**WHAT YOU HAVE TO DO**
Only an exact copy of the records, from the line with "middle pip: (120, 152)" through the last line, is wanted.

**EXTRACTED INFORMATION**
━━━━━━━━━━
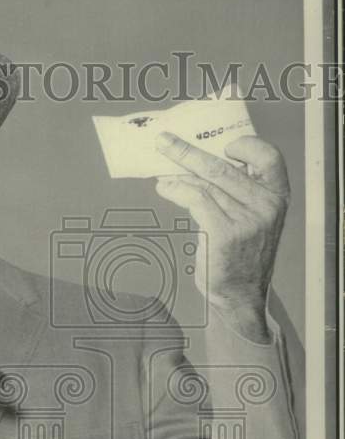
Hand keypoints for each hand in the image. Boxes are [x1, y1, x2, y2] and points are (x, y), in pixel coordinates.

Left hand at [154, 133, 289, 341]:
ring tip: (160, 173)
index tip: (224, 146)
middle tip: (165, 142)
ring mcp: (247, 219)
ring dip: (177, 175)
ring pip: (205, 183)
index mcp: (277, 198)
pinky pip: (196, 200)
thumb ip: (237, 195)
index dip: (247, 146)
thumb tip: (197, 167)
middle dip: (188, 151)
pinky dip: (177, 191)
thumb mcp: (252, 220)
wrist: (240, 296)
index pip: (269, 158)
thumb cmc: (241, 257)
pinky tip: (166, 189)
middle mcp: (266, 206)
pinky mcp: (225, 232)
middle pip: (223, 167)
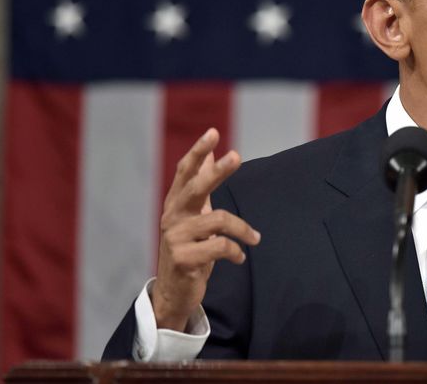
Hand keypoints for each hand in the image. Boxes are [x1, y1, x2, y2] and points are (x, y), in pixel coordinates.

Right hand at [151, 128, 260, 331]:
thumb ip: (201, 186)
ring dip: (243, 230)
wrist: (173, 293)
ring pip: (218, 221)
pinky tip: (240, 257)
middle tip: (236, 155)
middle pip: (196, 188)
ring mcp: (175, 238)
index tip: (214, 132)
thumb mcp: (194, 216)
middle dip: (217, 171)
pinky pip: (220, 247)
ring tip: (254, 238)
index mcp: (175, 204)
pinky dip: (236, 251)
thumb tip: (209, 153)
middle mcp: (172, 217)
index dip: (198, 152)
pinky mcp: (184, 259)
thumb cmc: (189, 249)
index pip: (184, 172)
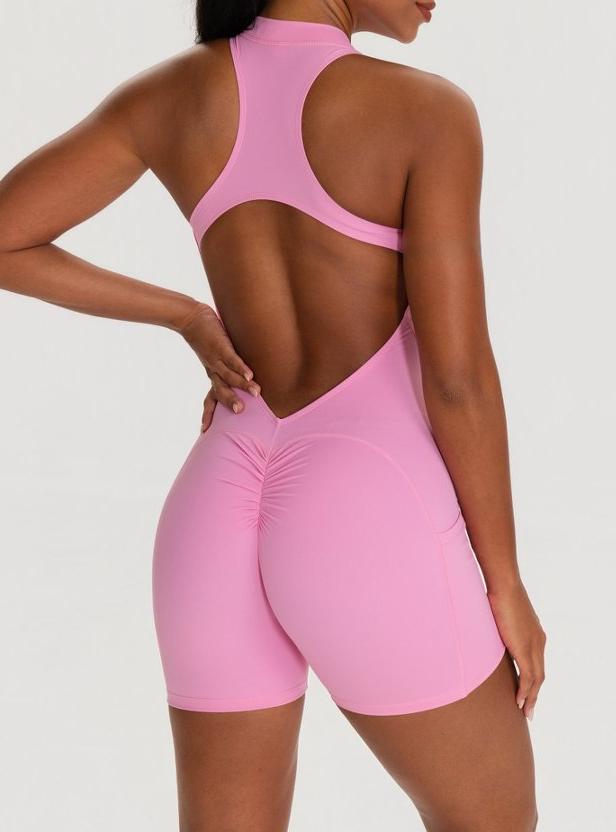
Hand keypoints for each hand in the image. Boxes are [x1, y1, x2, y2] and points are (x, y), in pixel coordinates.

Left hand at [178, 303, 259, 431]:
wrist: (189, 318)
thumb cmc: (204, 336)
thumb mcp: (213, 356)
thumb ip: (227, 365)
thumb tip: (241, 373)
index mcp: (212, 374)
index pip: (210, 397)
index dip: (208, 413)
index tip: (204, 430)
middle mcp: (213, 370)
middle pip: (220, 390)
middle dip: (230, 402)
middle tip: (240, 412)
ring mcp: (216, 359)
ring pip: (230, 376)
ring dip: (243, 385)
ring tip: (257, 393)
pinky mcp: (221, 347)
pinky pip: (232, 360)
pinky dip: (241, 368)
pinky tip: (250, 374)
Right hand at [487, 581, 545, 720]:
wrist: (504, 584)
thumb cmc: (498, 592)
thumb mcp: (500, 613)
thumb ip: (497, 625)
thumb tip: (483, 627)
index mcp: (534, 633)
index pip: (536, 661)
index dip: (532, 678)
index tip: (527, 691)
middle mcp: (538, 641)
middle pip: (539, 674)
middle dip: (534, 693)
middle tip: (528, 709)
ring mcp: (534, 646)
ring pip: (537, 680)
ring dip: (531, 697)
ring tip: (525, 711)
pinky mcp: (526, 650)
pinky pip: (529, 677)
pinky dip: (526, 691)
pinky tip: (519, 702)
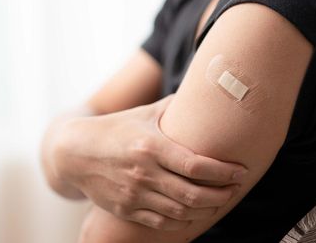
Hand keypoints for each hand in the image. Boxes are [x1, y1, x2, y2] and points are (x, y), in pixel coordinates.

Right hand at [50, 94, 247, 230]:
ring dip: (205, 209)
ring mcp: (134, 194)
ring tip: (218, 200)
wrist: (75, 152)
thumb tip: (203, 93)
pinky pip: (161, 223)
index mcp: (151, 146)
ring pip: (180, 212)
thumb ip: (173, 107)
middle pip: (193, 194)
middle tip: (234, 188)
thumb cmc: (115, 128)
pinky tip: (193, 213)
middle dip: (221, 194)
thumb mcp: (143, 113)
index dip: (223, 172)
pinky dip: (182, 221)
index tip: (240, 171)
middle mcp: (143, 172)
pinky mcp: (126, 209)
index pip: (196, 165)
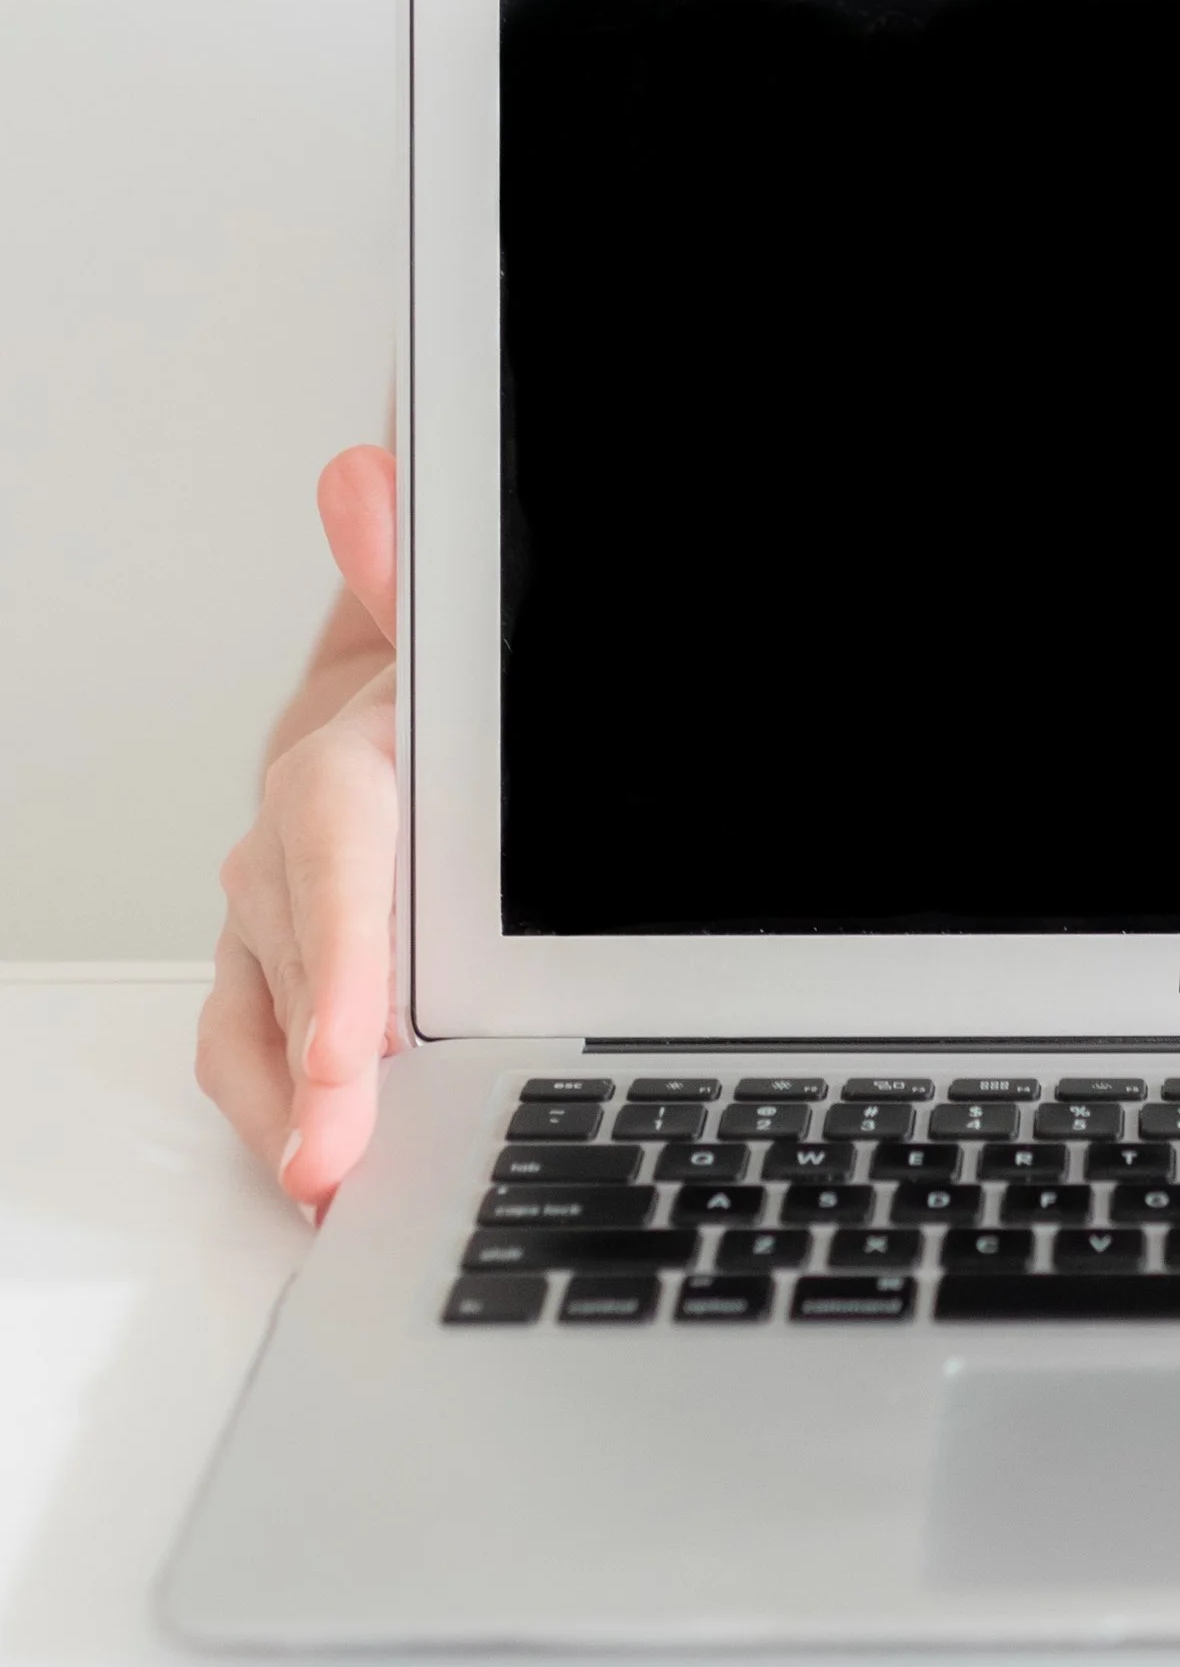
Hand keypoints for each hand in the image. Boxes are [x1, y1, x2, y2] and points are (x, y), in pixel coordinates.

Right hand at [198, 447, 400, 1213]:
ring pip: (258, 1009)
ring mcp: (280, 909)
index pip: (333, 852)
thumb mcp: (438, 631)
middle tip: (339, 1157)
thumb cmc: (430, 683)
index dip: (338, 956)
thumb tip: (364, 475)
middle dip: (317, 1060)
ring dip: (284, 1106)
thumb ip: (404, 579)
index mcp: (348, 758)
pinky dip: (277, 1107)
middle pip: (294, 951)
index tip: (353, 1051)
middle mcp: (296, 841)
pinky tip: (314, 1173)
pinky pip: (255, 1037)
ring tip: (327, 1191)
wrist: (396, 690)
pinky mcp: (282, 961)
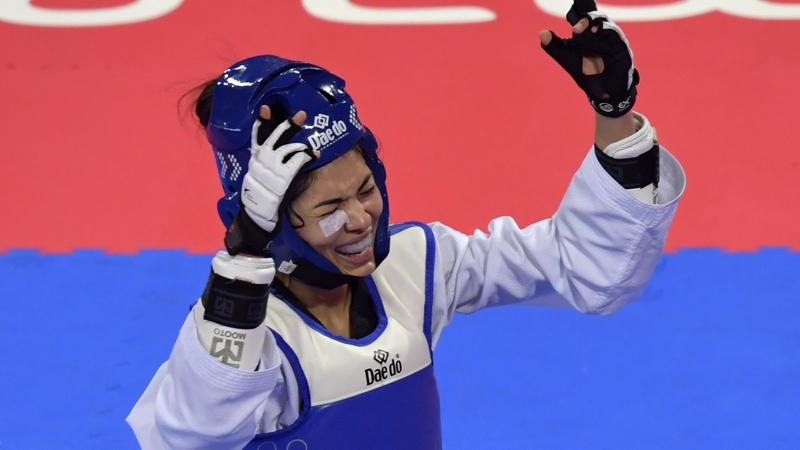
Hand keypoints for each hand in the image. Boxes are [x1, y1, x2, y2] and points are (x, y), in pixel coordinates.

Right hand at [224, 106, 317, 255]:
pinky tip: (315, 154)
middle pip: (275, 137)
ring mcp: (271, 170)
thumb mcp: (257, 178)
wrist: (257, 219)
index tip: (266, 108)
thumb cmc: (260, 199)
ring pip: (288, 148)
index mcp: (254, 160)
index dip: (262, 121)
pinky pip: (296, 162)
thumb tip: (274, 153)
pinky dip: (306, 155)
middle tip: (301, 114)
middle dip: (288, 125)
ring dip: (301, 143)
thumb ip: (265, 164)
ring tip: (312, 142)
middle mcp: (261, 161)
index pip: (257, 136)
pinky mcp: (282, 179)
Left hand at [539, 0, 638, 117]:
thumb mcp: (567, 59)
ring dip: (591, 22)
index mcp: (584, 32)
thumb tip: (542, 33)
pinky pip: (613, 33)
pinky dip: (604, 29)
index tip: (574, 2)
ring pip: (603, 20)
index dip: (579, 4)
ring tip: (578, 29)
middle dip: (583, 16)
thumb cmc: (586, 74)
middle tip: (574, 27)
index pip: (581, 14)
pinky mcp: (620, 45)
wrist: (602, 92)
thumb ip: (554, 47)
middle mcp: (598, 32)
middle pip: (592, 15)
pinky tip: (594, 30)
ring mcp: (610, 37)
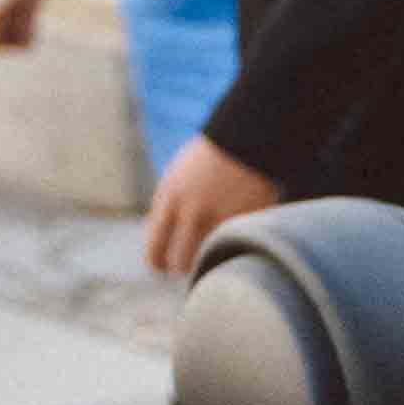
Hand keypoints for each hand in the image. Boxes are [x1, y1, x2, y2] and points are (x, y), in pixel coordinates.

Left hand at [139, 129, 282, 277]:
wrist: (248, 135)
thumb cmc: (212, 157)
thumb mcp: (180, 178)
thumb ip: (171, 208)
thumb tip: (165, 241)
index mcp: (169, 198)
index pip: (155, 247)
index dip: (158, 263)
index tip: (163, 268)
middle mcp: (192, 211)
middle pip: (180, 261)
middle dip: (183, 268)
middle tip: (188, 269)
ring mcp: (221, 217)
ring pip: (208, 258)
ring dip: (208, 261)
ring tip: (211, 255)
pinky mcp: (246, 219)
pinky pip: (234, 243)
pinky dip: (234, 244)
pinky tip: (237, 233)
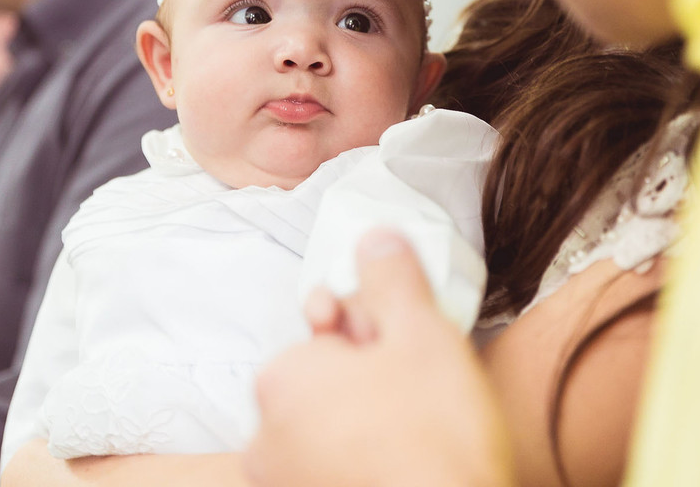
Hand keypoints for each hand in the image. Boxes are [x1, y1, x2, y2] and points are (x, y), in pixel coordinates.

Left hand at [244, 230, 514, 486]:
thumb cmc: (435, 441)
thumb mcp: (423, 335)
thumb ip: (393, 279)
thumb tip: (376, 237)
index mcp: (280, 379)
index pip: (330, 331)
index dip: (379, 336)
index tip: (409, 358)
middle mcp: (264, 437)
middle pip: (328, 383)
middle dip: (371, 381)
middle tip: (421, 400)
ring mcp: (280, 485)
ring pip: (332, 432)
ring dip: (370, 426)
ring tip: (417, 441)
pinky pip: (331, 474)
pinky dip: (363, 469)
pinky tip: (402, 470)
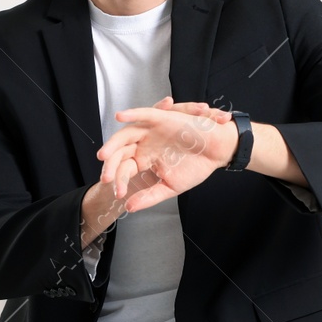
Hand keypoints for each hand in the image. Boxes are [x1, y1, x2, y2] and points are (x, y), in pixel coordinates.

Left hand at [96, 96, 236, 212]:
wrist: (217, 152)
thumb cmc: (196, 167)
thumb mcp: (170, 186)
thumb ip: (149, 196)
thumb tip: (129, 207)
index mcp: (144, 159)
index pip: (125, 168)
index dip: (119, 180)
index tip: (117, 194)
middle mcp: (144, 143)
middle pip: (120, 152)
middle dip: (111, 164)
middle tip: (105, 178)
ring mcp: (151, 130)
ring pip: (127, 134)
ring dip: (114, 143)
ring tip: (104, 155)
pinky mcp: (162, 118)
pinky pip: (144, 114)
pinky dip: (132, 114)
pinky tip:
━━━━━━━━━━
**REPLY TO THE EXERCISE**
middle pip: (120, 152)
middle dip: (111, 164)
middle tip: (105, 178)
ring mcp: (151, 130)
ring pip: (127, 134)
ring dip: (114, 143)
ring tip: (104, 155)
pinky mcp: (162, 118)
pinky pip: (144, 114)
pinky dip: (132, 114)
pinky tip:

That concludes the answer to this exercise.